Apart from the obvious juggling required in matching skills to job requirements, recruiters must also be seen to be equally on the side of both parties when it comes to what one is prepared to pay and what the other is prepared to accept. And if all that Henry Kissinger type diplomacy isn’t enough, the pace of change in respect of the job market, along with the constant advances in technology, can mean sleepless nights for a number in the industry.
I can do that
A glance at a newspaper or the internet will quickly highlight a recurring theme among experts; there aren’t a lot of people around that can actually do that. The skills shortage in the UK is probably the biggest issue facing the industry and in some sectors the numbers are quite staggering.
Whilst fanfares hail the potential positive impact on the economy generated by Tech City or Silicon Roundabout, the reality is that the number of people graduating in STEM subjects (science, technology, engineering and mathematics) is only just under half of the number required. And with 62% of UK firms apparently looking to increase their IT spend this year it’s not surprising that estimates put a figure of over half a million on the number of vacancies smaller businesses are currently struggling to fill.
The obvious upshot of any skills shortage is that it creates a candidate’s market and 2015 is certainly panning out that way. The issues for recruiters and employers in this situation are many.

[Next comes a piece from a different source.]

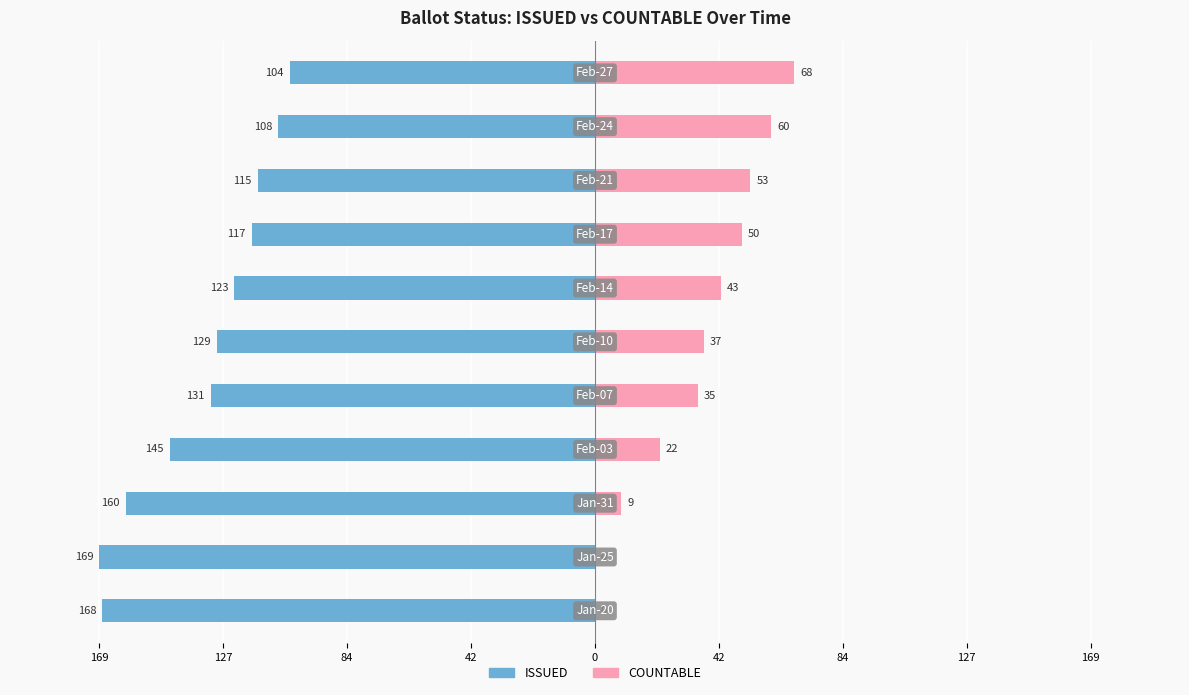

Are the bars horizontal?

Yes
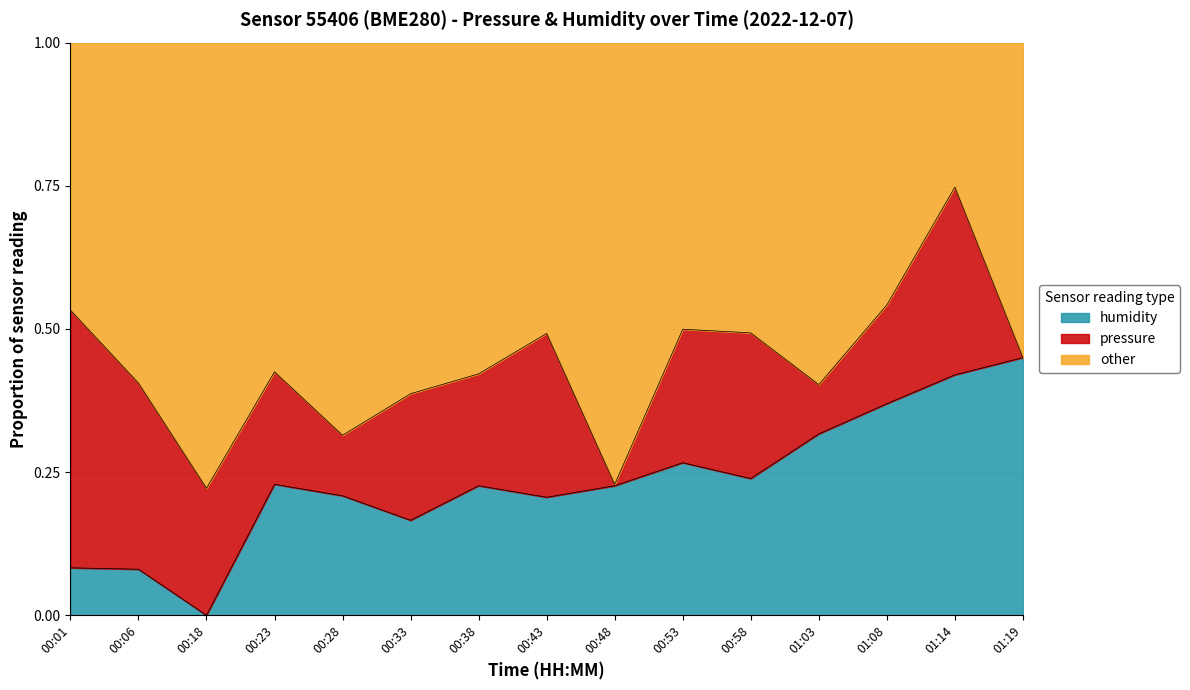

Which has a higher value, 00:48 or 00:23?

00:23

Figures indicate that a large proportion of employee turnover within a UK company is both voluntary and preventable. Given this it is clear that retaining good talent is as tricky as finding new, and with an increasing number of employers chasing too few suitable candidates, rates will only increase resulting in an increased threat of losing out to someone making a better offer.

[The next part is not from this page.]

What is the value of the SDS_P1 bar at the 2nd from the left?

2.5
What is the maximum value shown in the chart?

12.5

It goes without saying that a good recruiter will know full well what the current going rate is for any number of positions. If not then it’s probably time that they circulated their own CV in another direction. The hard task is often persuading clients that last years’ package no longer applies and if they don’t sharpen their pencil in respect of salaries, bonuses and incentives the vacancy will remain just that.
Maximise IT or lose it
Finding staff has moved on long way since the days of “write to us enclosing your CV” however the speed with which technology changes these days needs constant monitoring. Most recruitment businesses have happily embraced the internet as a base for their operations but developing systems to maximise coverage can be costly and is often deferred.

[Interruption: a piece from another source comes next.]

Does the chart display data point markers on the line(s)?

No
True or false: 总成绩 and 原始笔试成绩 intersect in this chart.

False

With the majority of job seekers using tablets and smartphones these days it is essential to have a mobile responsive site. After all, if they can use their phone to order a pizza and switch their heating on they expect to be able to upload a CV with it.
Funding concerns are not exclusive to recruitment businesses of course and the usual disciplines apply in respect of keeping an eye on cashflow. The major cause for disruption in this area generally affects the temporary sector and happens when payday arrives but the client’s invoice is still outstanding.
Luckily the existence of a signed timesheet can usually overcome liquidity problems and most funding providers, particularly those outside of the traditional lending arena, view manpower services as vanilla business. And with many providing additional back office and payroll services they can remove other headaches from recruiters allowing them to do what they do best, placing people.
Comply or be hung out to dry
As if all of the above weren’t enough to keep recruitment business occupied there are also plenty of statutory requirements constantly being introduced or amended. In particular those involved in temp or contractor placements must stay on the right side of Revenue & Customs and ensure they are compliant with any changes to worker’s rights on things such as holiday pay and maternity/paternity leave.
Those businesses placing agency workers now also have the issue of auto enrolment in a workplace pension scheme to add to the mix. This involves a cost, administration, tweaks to software (or the purchase of a new package) and the conundrum of where to offset the costs.
Although the very nature of agency work might suggest that the sector will see the greater number or worker opt outs from the scheme it is still an issue that needs careful consideration. And any thought of “encouraging” workers to opt out should be dismissed unless there is enough cash in the bank to pay the hefty fine for doing so.
If you are reading this and worrying you are not alone; a recent survey revealed that 41% of those recruiters approached had compliance and legislation at the top of their list of concerns.
So, if small print and legal jargon are like a foreign language it makes complete sense to speak to someone who can interpret them and keep your business within the rules and regulations.